Which lines in the records below contain the word "Acesso"? Copy each one.

Data for this exercise |
◆ ◆ ◆ ◆ ◆ ◆ ◆
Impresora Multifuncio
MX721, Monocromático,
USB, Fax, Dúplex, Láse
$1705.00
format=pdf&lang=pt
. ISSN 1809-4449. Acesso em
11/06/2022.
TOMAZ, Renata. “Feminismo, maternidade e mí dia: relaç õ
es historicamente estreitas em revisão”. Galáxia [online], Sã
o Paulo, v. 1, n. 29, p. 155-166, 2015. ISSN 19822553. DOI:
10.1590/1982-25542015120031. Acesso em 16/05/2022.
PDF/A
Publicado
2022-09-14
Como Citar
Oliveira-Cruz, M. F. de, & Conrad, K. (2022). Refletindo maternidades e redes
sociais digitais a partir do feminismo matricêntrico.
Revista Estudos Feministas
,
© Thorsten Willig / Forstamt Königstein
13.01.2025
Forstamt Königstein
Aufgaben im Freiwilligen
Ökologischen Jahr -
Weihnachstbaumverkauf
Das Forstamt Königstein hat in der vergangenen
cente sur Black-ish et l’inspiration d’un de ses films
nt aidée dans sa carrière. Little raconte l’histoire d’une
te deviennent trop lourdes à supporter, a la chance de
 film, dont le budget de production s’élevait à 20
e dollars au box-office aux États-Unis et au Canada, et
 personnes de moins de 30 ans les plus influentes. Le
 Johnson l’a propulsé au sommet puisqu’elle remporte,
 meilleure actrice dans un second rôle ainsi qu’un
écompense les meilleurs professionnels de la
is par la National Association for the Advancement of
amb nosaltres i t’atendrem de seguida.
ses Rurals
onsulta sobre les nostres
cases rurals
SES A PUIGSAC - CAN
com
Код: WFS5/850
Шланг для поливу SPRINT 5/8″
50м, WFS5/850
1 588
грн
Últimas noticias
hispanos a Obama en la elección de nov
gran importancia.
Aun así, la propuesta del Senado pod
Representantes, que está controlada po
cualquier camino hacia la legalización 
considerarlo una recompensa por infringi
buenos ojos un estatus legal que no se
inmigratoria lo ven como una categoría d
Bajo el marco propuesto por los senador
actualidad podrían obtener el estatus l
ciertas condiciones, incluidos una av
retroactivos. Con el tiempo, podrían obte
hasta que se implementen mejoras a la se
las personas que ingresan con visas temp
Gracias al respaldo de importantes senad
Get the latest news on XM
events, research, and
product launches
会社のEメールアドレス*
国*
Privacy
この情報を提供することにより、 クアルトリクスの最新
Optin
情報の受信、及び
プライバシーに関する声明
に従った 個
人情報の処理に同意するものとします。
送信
◆ ◆ ◆ ◆ ◆ ◆ ◆
Output for this exercise |
. ISSN 1809-4449. Acesso em
10.1590/1982-25542015120031. Acesso em 16/05/2022.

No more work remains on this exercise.